BEGIN Selected excerpt

This page has been archived and is no longer updated

 

How to Become a Primate Fossil

By: Holly Dunsworth (Department of Sociology & Anthropology University of Rhode Island) © 2015 Nature Education 
Citation: Dunsworth, H. (2015) How to Become a Primate Fossil. Nature Education Knowledge 6(7):1
Email
Fossils are rare because their formation and discovery depend on chains of ecological and geological events that occur over deep time.
Aa Aa Aa

 

Dunsworth-banner
Courtesy of Holly Dunsworth

Only a small fraction of the primates that have ever lived has been preserved as fossils. After death, most primate bodies are eventually dismantled and devoured by predators, scavengers, and microbes. If not, then their remains undergo chemical decomposition and, ultimately, their molecules are scattered across the ecosystem and recycled. The same is true for all organisms throughout history. Because life as we know it depends on the death and decomposition of organisms, the fossil record is necessarily incomplete. As such, finding fossils involves not only perseverance and luck, but the discovery of any particular fossil also depends on the chance that the specimen preserved in the first place. Although fossilization affects only a small fraction of the organisms that have ever lived, there are well-documented conditions that foster the process. Thanks to Efremov's founding of the science of taphonomy -translated from its Greek roots meaning "laws of burial" - the steps to fossilization are not as mysterious as they once were (see Shipman, 1993). The following taphonomic sequence will increase a primate's chances of becoming a fossil that will one day be studied by paleontologists and marveled at by museum visitors.

1. Death

The primate dies. This may occur within the primate's habitat or, for example, the carcass might be deposited in a carnivore den.

2. Neglect

For the best chances of fossilization, the primate carcass will be largely neglected until it is buried: i.e., not entirely destroyed by predators and scavengers, trampled by other organisms, washed down a turbulent riverbed, and, ultimately, not completely recycled into the ecosystem so that parts of its teeth and bones are left intact (Figure 1). Even when such things occur, fossilization can and does proceed, but the forces that dismantle the carcass diminish the likelihood of fossilization and greatly reduce opportunities for discovery, identification, and analysis of the ancient primate's remains. Nevertheless, the processes that affect the carcass form an important part of the context scientists need to best understand the circumstances of the death - and by extension, life - of the ancient primate.

END Selected excerpt
BEGIN Provided material

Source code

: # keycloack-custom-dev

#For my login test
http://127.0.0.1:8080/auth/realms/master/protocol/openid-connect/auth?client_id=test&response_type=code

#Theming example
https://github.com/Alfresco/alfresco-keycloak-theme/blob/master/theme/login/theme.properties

END Provided material

**Actions to take**.
**A)** Return the passage from the article on primate fossils that begins at the words "For the best" and stops after "the ancient primate.", copied word for word.
**B)** Carry the article on how a primate becomes a fossil further, starting right after its last sentence.

**Exercise answers**.
**A)**
For the best chances of fossilization, the primate carcass will be largely neglected until it is buried: i.e., not entirely destroyed by predators and scavengers, trampled by other organisms, washed down a turbulent riverbed, and, ultimately, not completely recycled into the ecosystem so that parts of its teeth and bones are left intact (Figure 1). Even when such things occur, fossilization can and does proceed, but the forces that dismantle the carcass diminish the likelihood of fossilization and greatly reduce opportunities for discovery, identification, and analysis of the ancient primate's remains. Nevertheless, the processes that affect the carcass form an important part of the context scientists need to best understand the circumstances of the death - and by extension, life - of the ancient primate.

**B)**
Ape feet
Figure 1: Ape feet
Articulated bones of the right and left feet of an adult Proconsul heseloni (museum catalog no. KPS III). These ape feet remained intact upon burial and during fossilization, and were excavated roughly 20 million years later at the Kaswanga Primate Site, Rusinga Island, Kenya.
© 2015 Alan Walker

3. Burial

The primate carcass is buried by geologic processes. The sediment in which it is buried cannot be too acidic. Some silty lake bottoms are hospitable environments, and so are bogs and tar pits which lack many micro-organisms which could further disintegrate the remains. Although some wet environments, especially anaerobic ones, offer fossil-friendly conditions, so do very dry ones. Sedimentation occurs most frequently and most rapidly in places where water and air are moving, or when other events (for example, volcanic eruption) deposit soil, sand, mud, ash, or dust on the landscape. If the primate dies in proximity (space and time) to such sedimentary forces, then its chances for fossilization are improved. Burial by volcanic ash is especially helpful because, depending on the geochemistry of the ejected sediment, not only could the conditions foster fossilization, but the sediment could be dated by geochronologists. Ideally, underground microbes, burrowing animals, and plant roots do not disturb, break, or disperse the remains any further.

4. Fossilization

Primate skeleton
Figure 2: Primate skeleton
Nearly complete ~47 million-year-old fossil primate skeleton with soft-tissue body outline (indicated by the darkly stained matrix) of Darwiniusmasillae from Messel, Germany. Scientists discovered organic remains of food (leaves and a fruit) in the digestive tract preserved in the abdominal region.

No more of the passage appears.